*** Opening of Dataset content ***

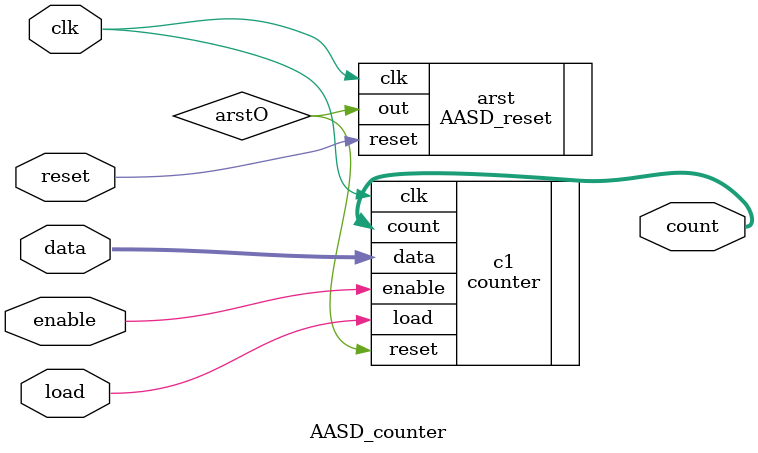
<source format=v>
/******************************************************************************
*** 																        ***
*** ECE 526 L Experiment #5             Jose Luis Martinez, Spring, 2021    ***
***                                                                         ***
*** Experiment 5 - 8-Bit Counter                                            ***
***                                                                         ***
*******************************************************************************
*** Filename: AASD_counter.vCreated by Jose Luis Martinez, Febuary 25, 2021 ***
***                                                                         ***
******************************************************************************/

`include "definitions.v"

module AASD_counter(clk, reset, enable, load, data, count);
	input clk, reset, enable, load;
	input [7:0]data;
	output [7:0]count;

	wire arstO;

		AASD_reset arst(.out(arstO), .clk(clk), .reset(reset));
		counter c1(.clk(clk), .reset(arstO), .enable(enable), 
			       .load(load), .data(data), .count(count));

endmodule

</source>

*** Close of Dataset content ***

Instructions for the task: Please transcribe the entries precisely and omit any images they hold.

Answer to the exercise:
<source format=v>
/******************************************************************************
*** 																        ***
*** ECE 526 L Experiment #5             Jose Luis Martinez, Spring, 2021    ***
***                                                                         ***
*** Experiment 5 - 8-Bit Counter                                            ***
***                                                                         ***
*******************************************************************************
*** Filename: AASD_counter.vCreated by Jose Luis Martinez, Febuary 25, 2021 ***
***                                                                         ***
******************************************************************************/

`include "definitions.v"

module AASD_counter(clk, reset, enable, load, data, count);
	input clk, reset, enable, load;
	input [7:0]data;
	output [7:0]count;

	wire arstO;

		AASD_reset arst(.out(arstO), .clk(clk), .reset(reset));
		counter c1(.clk(clk), .reset(arstO), .enable(enable), 
			       .load(load), .data(data), .count(count));

endmodule

</source>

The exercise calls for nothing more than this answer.